On April 25, the Consumer Financial Protection Bureau (“CFPB”) entered into a Consent Order with a New Jersey debt collection law firm, Pressler & Pressler, LLP, and two of its managing partners, Sheldon H. Pressler, and Gerard J. Felt (collectively “the Firm”). The Firm agreed to pay a civil penalty of $1 million dollars in addition to adhering to the provisions contained within the Order. This Order raises questions about whether there is or should be a limit to the federal regulation of attorney practice and litigation strategy. The CFPB appears to be asserting authority over attorney debt collectors beyond governing communication with consumers. It is entering the realm of professional judgment, controlling what the attorney is allowed to seek in discovery and what documents the attorney must review before filing a complaint. That may be entirely appropriate given its broad mandate, but the position of state entities presently governing attorney conduct have not been widely heard.

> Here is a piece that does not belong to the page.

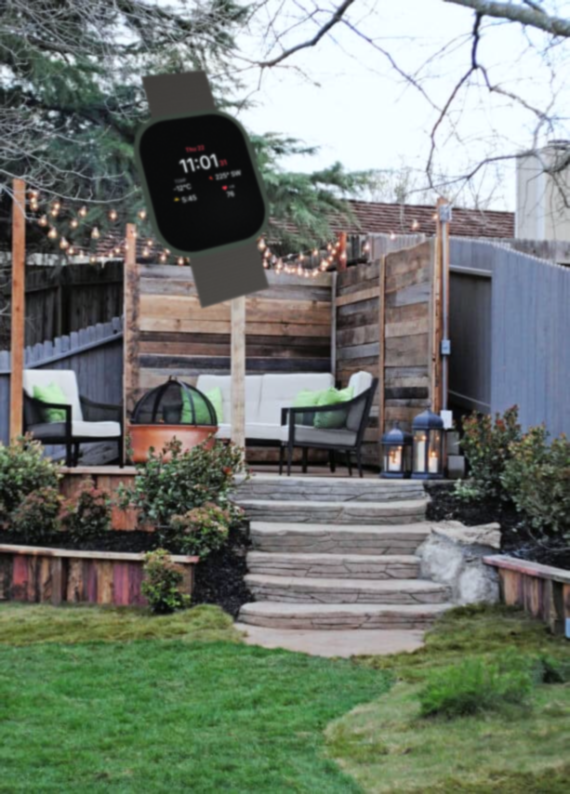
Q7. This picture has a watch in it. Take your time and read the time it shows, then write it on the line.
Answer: 11:01
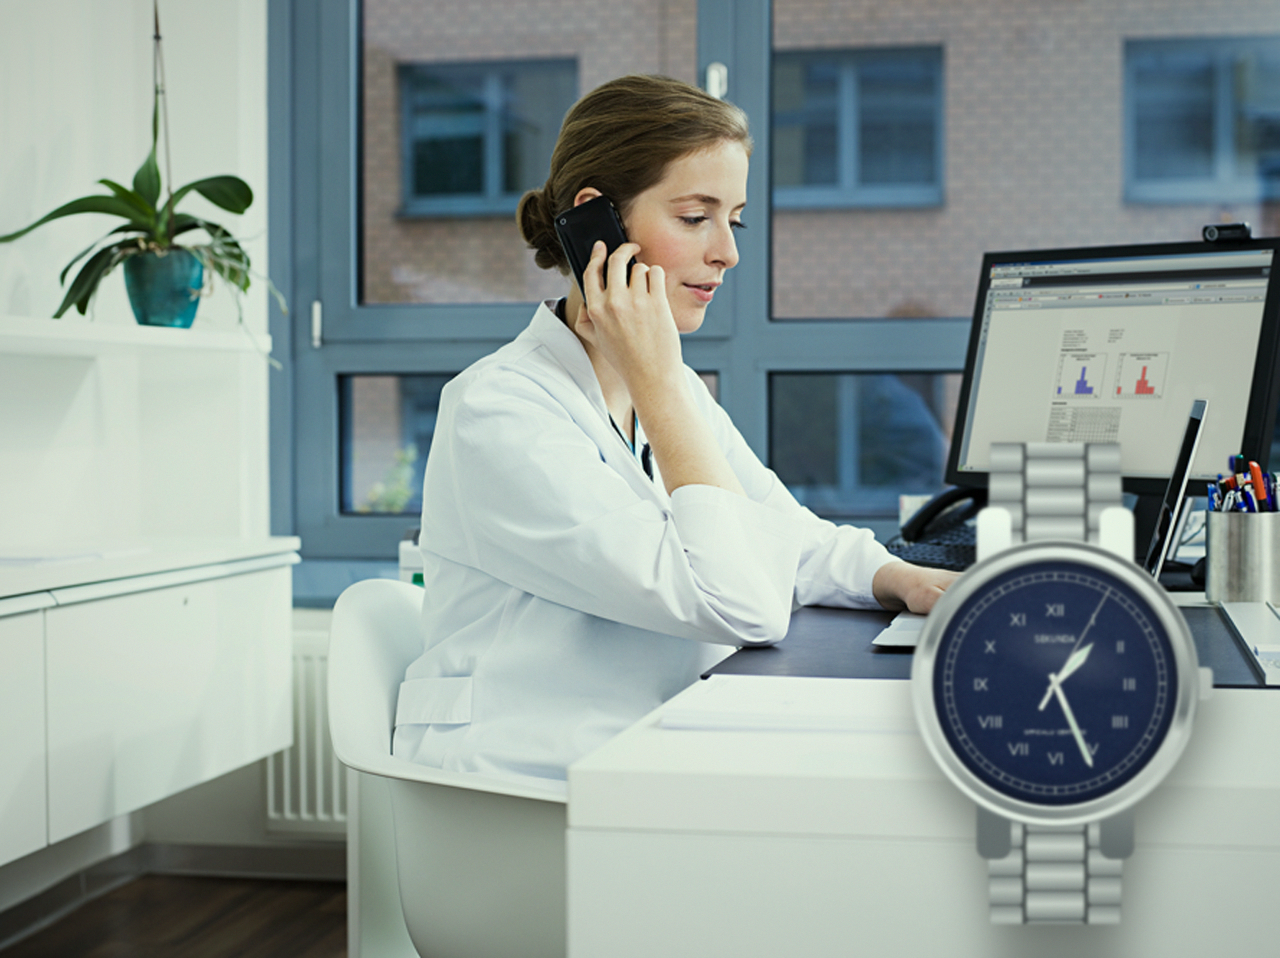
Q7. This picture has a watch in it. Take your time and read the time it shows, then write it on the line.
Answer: 1:26:05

The Firm filed more than 500,000 lawsuits against consumers between 2009 and 2014. It is considered a debt collector under the Federal Debt Collection Practices Act (“FDCPA”). The Bureau found that the Firm violated the FDCPA and the Consumer Financial Protection Act (“CFPA”) by relying on summaries received from clients upon referral instead of Original Account-Level Documentation and failing to investigate or verify that the facts contained in the suits were true or whether the debt buyer it represented had standing to pursue the claim resulting in harassment of the consumers and improper court actions.
The Order specifies the Firm must ensure that it has original documentation, a chain of debt ownership, certified bills of sale evidencing transfers of ownership and a signed contract or other original documentation reflecting use by the consumer prior to filing an action. It must ensure all affidavits are accurate and based on personal knowledge of the affiant. The attorney who signs the Complaint in the suit must have an electronic record of logging in to the Firm’s case management system and accessing the consumer’s file. Additionally, an attorney employed by the Firm must review the documentation, conduct a thorough analysis of the facts and law related to the case, and must certify in writing that the initiation of the lawsuit complies with the Consent Order.
The Firm is further prohibited from using pre-judgment litigation discovery devices to seek or obtain information intended to be used for post-judgment collection. This is the first time that limitations on pre-judgment discovery have been included in a CFPB consent order. The extent and method of pre-judgment discovery in New Jersey state court is governed by New Jersey Rule of Civil Procedure 4:10. The Office of Attorney Ethics, a division of the judiciary, governs the ethical practice of law in New Jersey.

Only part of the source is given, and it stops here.